Technology is cool, and definitions are useful. But ultimately the mind-blowing thing about super high-resolution screens is the effect they have on your mind.
Suddenly you realize that all this time you experienced not only subtle eye fatigue, but also a subconscious psychological irritation at the fact that your brain has always wanted to see clean letters and smooth lines in photographs — to experience on-screen images the way you experience vision in the physical world — but what you were actually seeing was a digital impressionist painting that wasn't quite what it was supposed to be.
Suddenly, there's harmony. Your eyes actually see what your brain wants to see. It feels good to look at these screens.
Another interesting attribute of the super high-resolution screens is that it's a new technology without controversy, except perhaps its higher price.
Almost every user interface advancement has been something to argue about, a question of preference. Some people love touchscreens, others hate them. Some people love Samsung's new Air View (in which getting a finger or stylus close to the screen without touching triggers certain behaviors), others hate it.
We live in a world of controversial user interface cul de sacs, gimmicks and parlor tricks.
Yet super high-definition screens are a pure, unalloyed good for users lucky enough to enjoy good or corrected eyesight. They are just better.
And super high-resolution screens are making other things better, too.
Better interface design
Because all newer Apple phones have Retina-quality super HD displays with pixel densities of 326 ppi, Apple was able to create the first ever super HD-specific user interface.
When Apple unveiled iOS 7, some people said was a "flat" design devoid of skeuomorphism. Others said Apple copied other operating systems like Android and the Palm OS. Still others said iOS 7's bright, overly cheerful colors looked like some kind of My Little Pony theme.
There's vague truth to all these claims. But the most conspicuous attribute of iOS 7 is that it's a pure creature of the super HD world.
I've been playing with the developer release of iOS 7, and I've been struck by the purity of its vision for super high-definition displays.

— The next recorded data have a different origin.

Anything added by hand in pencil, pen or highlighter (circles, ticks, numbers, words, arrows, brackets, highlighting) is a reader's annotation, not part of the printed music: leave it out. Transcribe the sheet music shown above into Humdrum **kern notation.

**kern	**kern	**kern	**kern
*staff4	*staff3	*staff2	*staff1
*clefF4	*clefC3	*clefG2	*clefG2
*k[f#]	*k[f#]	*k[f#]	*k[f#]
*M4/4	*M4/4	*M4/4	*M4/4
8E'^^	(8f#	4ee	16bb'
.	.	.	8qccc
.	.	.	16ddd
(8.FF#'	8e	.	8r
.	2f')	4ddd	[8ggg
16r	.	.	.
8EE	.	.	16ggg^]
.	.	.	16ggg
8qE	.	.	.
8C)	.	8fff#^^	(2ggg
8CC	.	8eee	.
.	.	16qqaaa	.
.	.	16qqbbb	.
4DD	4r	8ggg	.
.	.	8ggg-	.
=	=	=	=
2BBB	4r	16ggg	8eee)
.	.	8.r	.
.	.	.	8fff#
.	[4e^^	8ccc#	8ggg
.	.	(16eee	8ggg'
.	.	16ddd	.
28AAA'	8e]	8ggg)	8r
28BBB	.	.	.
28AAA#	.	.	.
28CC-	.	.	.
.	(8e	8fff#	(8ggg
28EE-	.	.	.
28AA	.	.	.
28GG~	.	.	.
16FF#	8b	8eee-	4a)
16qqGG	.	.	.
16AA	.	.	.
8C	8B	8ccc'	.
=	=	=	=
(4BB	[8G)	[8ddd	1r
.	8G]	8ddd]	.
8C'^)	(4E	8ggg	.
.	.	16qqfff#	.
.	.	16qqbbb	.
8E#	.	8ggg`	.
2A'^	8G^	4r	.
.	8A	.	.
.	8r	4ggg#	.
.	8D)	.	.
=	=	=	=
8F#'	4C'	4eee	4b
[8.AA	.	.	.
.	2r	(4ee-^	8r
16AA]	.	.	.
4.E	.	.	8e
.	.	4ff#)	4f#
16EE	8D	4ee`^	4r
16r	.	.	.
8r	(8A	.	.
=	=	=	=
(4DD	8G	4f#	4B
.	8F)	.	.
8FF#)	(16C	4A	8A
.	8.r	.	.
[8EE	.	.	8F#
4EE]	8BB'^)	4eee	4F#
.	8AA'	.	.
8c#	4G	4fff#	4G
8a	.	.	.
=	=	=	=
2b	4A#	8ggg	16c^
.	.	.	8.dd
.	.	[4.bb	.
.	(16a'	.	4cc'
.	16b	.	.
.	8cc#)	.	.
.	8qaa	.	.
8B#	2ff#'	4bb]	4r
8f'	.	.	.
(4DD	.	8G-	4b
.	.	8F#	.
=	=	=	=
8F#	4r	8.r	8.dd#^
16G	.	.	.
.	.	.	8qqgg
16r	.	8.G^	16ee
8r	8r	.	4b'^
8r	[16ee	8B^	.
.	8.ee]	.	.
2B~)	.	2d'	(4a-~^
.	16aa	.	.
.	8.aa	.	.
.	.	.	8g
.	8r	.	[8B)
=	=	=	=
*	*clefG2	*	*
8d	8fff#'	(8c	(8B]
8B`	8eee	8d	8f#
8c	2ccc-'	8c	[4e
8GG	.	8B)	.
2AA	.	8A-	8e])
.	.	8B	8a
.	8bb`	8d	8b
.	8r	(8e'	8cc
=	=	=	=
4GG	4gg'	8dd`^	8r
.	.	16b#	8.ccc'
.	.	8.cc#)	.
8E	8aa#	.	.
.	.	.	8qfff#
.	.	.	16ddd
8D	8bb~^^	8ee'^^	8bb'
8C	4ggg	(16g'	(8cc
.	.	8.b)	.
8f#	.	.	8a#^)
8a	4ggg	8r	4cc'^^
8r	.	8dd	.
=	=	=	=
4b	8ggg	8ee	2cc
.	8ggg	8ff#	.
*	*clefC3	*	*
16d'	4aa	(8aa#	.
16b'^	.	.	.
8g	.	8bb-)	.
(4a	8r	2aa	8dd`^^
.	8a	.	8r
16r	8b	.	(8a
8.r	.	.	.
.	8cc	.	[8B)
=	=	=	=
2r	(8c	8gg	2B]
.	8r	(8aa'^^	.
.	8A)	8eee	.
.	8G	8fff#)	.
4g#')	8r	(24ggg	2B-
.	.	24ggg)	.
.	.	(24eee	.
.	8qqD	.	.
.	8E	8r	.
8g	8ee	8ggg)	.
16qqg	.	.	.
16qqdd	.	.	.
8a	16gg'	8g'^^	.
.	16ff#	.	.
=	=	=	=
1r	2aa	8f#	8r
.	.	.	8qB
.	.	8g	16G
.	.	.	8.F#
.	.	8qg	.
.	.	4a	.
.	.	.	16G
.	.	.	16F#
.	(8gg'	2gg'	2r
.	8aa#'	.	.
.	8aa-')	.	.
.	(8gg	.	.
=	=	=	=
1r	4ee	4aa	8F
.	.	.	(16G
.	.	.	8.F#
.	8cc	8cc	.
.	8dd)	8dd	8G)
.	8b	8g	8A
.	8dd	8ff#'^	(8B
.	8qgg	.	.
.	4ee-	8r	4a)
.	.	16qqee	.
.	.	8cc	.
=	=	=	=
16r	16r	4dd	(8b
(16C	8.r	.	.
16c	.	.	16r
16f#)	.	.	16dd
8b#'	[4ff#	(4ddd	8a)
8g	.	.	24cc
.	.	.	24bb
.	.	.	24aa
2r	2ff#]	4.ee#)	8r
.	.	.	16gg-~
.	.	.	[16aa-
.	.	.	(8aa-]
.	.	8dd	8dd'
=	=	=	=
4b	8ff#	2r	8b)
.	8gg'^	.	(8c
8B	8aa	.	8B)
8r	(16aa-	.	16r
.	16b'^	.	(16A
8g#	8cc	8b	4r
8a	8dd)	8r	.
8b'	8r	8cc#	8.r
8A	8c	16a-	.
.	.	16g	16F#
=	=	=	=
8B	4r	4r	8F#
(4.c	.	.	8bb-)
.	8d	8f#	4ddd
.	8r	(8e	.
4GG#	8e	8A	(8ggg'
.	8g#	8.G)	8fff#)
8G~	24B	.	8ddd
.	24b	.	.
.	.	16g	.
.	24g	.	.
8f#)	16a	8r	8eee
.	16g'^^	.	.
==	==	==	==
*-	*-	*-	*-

For starters, Apple moved to a typeface called Helvetica Neue UltraLight, a super-thin font that appears in very small letters in iOS, such as under icons and for the display of the wireless carrier and time at the top of the screen. Top right on the main desktop view are location, alarm and "it's charging" mini icons that are microscopic, yet highly resolved. Many of the lines in icons and inside apps are incredibly thin.
All this adds up to a very designy look that would have been impossible on lower-resolution displays.